I'm not trying to say what Slackware should or shouldn't package, but if stability is your priority, you might want to "downgrade" to 16.0.<something>.
The ESR version seems like a significant step backwards as I've used it. I'm going to watch and see if it's chewing up a lot of memory. When I've been running it all day it seems to get progressively slower.
The problem is oxygen-gtk is a theme that is inherently bug prone. The bug is not in Firefox but oxygen-gtk.
Oxygen-gtk causes many other subtle issues and I personally think it shouldn't be included in Slackware, or shouldn't be considered more important than key pieces of software when it has a bug, which it will almost certainly have plenty of.
Oxygen-gtk is not conformant to gtk theme standards, it uses various methods that are not really supported to try to get closer in appearance to oxygen than a conformant theme could.
For example this bug report might be related to this problem
Notice the developer doesn't want to try and figure out if there is a bug in glib which his theme is dependent on, and which a good upstream would try. He then says
"Oxygen-GTK, unfortunately, has many such invalid assumptions (but we might not know of their invalidity), which it has to do in order to implement the features we need. It's just a matter of complexity of features we put into it."
This is the politic way of saying, we use undocumented and unsupported "features" to create our theme, if we report this "bug" in glib, it will go nowhere because we aren't using gtk themes properly.
I used oxygen-gtk in xfce in Slackware14 initially because I like some aspects of oxygen, and this theme I liked even better than Oxygen, this was my first time to use it, I never bothered with it when I used KDE or xfce in Arch. I had some weird an not very reproducible glitches that I blamed on Slackware, but then I changed my theme because I got bored, and had no such problems, then went back to oxygen-gtk and again had subtle issues.
I personally think oxygen-gtk shouldn't be included in Slackware, and should be in extras or a simple Slackbuild. I think it is very bad idea to downgrade one of the more popular and important pieces of software to a version older than Slackware 14 shipped with because we don't want to delete a stupid theme, especially a theme that is inherently buggy because it is non-conformant to the themeing rules.

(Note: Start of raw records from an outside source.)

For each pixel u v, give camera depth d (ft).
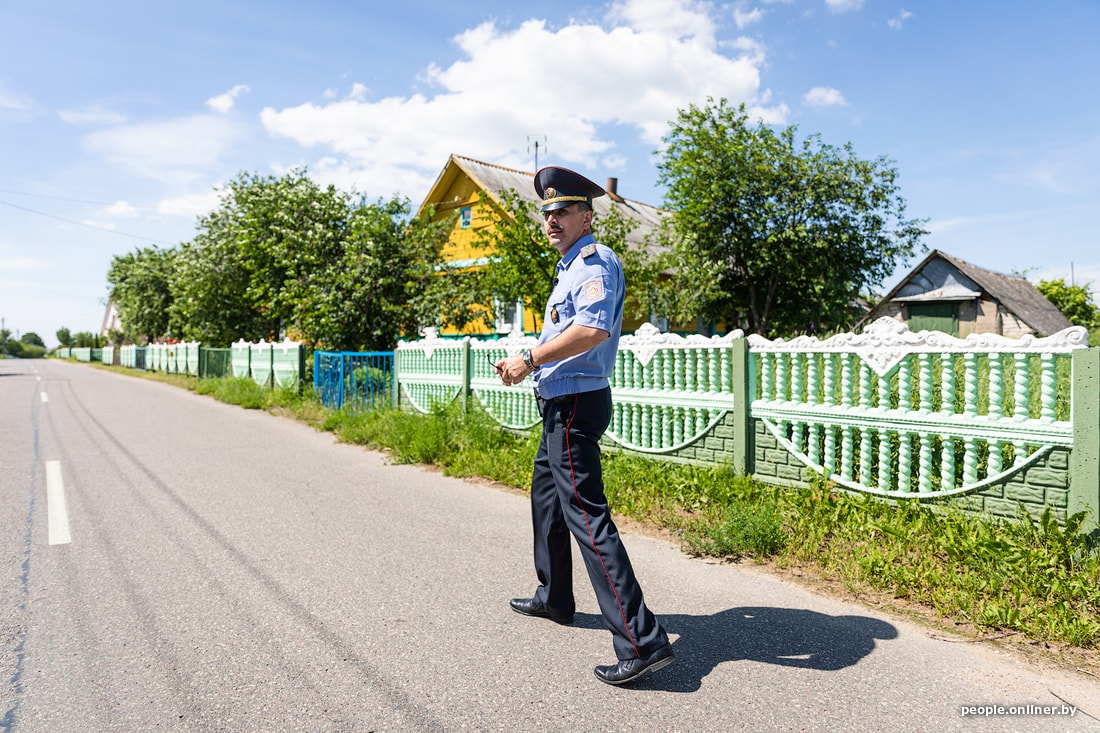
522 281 45.19
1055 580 10.27
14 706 7.72
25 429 32.63
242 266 71.61
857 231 50.55
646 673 8.36
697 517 15.15
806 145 50.72
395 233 49.52
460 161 63.77
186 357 83.76
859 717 7.31
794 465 15.98
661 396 18.95
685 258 52.31
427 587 11.43
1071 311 117.91
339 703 7.71
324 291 48.93
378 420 29.60
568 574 9.80
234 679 8.29
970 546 11.49
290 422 35.58
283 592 11.20
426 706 7.63
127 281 112.47
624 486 17.21
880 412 14.29
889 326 14.12
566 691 7.95
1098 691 7.84
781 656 8.77
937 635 9.34
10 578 11.98
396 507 17.07
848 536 13.00
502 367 8.56
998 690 7.87
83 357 228.43
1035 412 16.42
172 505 17.22
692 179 50.78
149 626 9.87
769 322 54.95
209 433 31.01
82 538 14.38
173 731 7.18
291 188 60.49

Some people want the ESR version of Firefox, that seems a separate issue, as I'm sure just as many of us want the latest release. I think it would be nice for both to somehow be available.
Again, I think that the "rapid release" model just doesn't fit with Slackware. It would fit with Fedora or Ubuntu. Updating versions so often pretty much guarantees breakage and not only in add-ons. I couldn't handle it, so I will continue to use ESR no matter what Slackware uses.
I've had FF 22 crash several times on Slackware-current (32 bit) while using XFce. I'm going to evaluate a few other browsers for the time being. Opera is running well so far.
ESR has been working ok for me, apart from a few add ons not working correctly with this version. I would prefer to be running 22.0, but can survive with ESR until SW 14.1 comes out.
I tried to make the jump over to seamonkey again, because that has been updated to the latest version correctly, but the Lightning plugin doesn't work with seamonkey-mail for some reason. Bloody plugin version numbering..
I tried to make the jump over to seamonkey again, because that has been updated to the latest version correctly, but the Lightning plugin doesn't work with seamonkey-mail for some reason. Bloody plugin version numbering..
Running Firefox ESR on all my machines as well as on my client's desktops and workstations. So far, not a single crash report. Works perfectly.
No problems on my machine either and I do like the idea of sticking with the ESR as it seems more in line with the Slackware philosophy. Like I said earlier it seems a tad slower than FF21 but stability is more important to me anyway.
No problems with 22 at all. For me it wouldn't matter if Slackware comes with the current version or ESR, since one or the other will always be available from SBo.